La Presse : un exemple de réussite

Dans ce contexte où les entreprises point-coms sont les fers de lance de la réussite du modèle numérique, des acteurs de l’ancienne économie résistent en réinventant leur modèle. Une entreprise comme La Presse, issue « du papier », a su réinventer son modèle économique et organisationnel en moins de cinq ans pour devenir une entreprise principalement numérique. Elle a su se remettre en question et anticiper l’évolution des usages avec le lancement de son édition numérique gratuite : La Presse+.
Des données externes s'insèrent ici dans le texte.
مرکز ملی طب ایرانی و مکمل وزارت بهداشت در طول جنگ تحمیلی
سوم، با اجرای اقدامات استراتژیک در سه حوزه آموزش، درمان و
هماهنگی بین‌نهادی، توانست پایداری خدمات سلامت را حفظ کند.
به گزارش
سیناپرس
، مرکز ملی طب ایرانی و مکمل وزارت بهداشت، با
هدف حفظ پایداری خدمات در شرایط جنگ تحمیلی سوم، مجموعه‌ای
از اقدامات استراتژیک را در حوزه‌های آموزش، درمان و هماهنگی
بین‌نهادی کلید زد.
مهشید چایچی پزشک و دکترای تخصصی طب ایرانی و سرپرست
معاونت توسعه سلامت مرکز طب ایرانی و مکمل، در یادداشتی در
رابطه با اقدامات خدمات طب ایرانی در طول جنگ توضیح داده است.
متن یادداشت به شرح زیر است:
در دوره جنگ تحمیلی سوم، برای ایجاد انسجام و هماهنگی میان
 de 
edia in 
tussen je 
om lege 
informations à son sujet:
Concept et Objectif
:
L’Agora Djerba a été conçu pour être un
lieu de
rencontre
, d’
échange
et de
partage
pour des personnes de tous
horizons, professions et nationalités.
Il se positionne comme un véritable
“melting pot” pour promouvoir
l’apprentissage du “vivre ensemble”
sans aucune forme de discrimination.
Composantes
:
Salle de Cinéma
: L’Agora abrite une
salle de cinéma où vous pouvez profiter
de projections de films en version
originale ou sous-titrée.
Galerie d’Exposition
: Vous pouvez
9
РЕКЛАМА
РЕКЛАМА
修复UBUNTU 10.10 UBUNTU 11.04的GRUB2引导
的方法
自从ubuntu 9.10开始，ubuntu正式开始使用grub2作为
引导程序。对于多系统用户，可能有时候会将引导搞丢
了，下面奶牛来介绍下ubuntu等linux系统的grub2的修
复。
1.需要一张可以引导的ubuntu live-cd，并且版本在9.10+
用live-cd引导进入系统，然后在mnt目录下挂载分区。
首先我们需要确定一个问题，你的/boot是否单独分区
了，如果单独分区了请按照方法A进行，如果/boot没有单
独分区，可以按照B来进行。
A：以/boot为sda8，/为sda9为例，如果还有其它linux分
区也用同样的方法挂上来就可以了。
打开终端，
LIRE AUSSI: Transformation numérique des entreprises: faites-en votre propriété!


Cet exemple montre qu’il est possible de trouver un relais de croissance fort en tirant profit des occasions offertes par la mutation de son marché. La clé est l’amélioration de son offre pour les consommateurs et les annonceurs. Prendre le virage numérique n’est toutefois pas sans conséquences ; les entreprises qui l’ont fait ont dû subir des restructurations et ont probablement essuyé des pertes de profits et de rentabilité à court terme, mais c’est sur leur survie à long terme qu’elles exerceront une influence en redéfinissant leur modèle.

Catalyseurs d’innovation

Il existe aujourd’hui des solutions sur le marché pour accompagner les équipes dirigeantes à mener à bien leur processus d’innovation. Sans aller dans un accompagnement total, des programmes dits catalyseurs d’innovation ont vu le jour. Le concept est simple et ambitieux : insuffler la culture de l’innovation à des collaborateurs en 90 jours. Au moyen de différentes phases et d’ateliers, une équipe pluridisciplinaire a pour objectif de définir un ou deux concepts innovants et de les mettre en œuvre. Ce programme vise à démontrer aux employés l’efficacité de nouvelles méthodes de travail, à abandonner le fonctionnement en silo et à rendre tangible l’innovation en mettant concrètement en œuvre des projets au moyen de livrables définis selon les impacts économiques mesurables. Une des clés de la réussite demeurera l’engagement et la créativité des salariés tout au long du processus de transformation numérique de l’entreprise.

Gardons bien à l’esprit que nous vivons dans une société de la connaissance et que toutes les entreprises ont accès au savoir. Le temps où les dirigeants savaient et où les employés obéissaient est désormais révolu. Aujourd’hui, les employés savent, et c’est aux dirigeants de créer la dynamique de la créativité.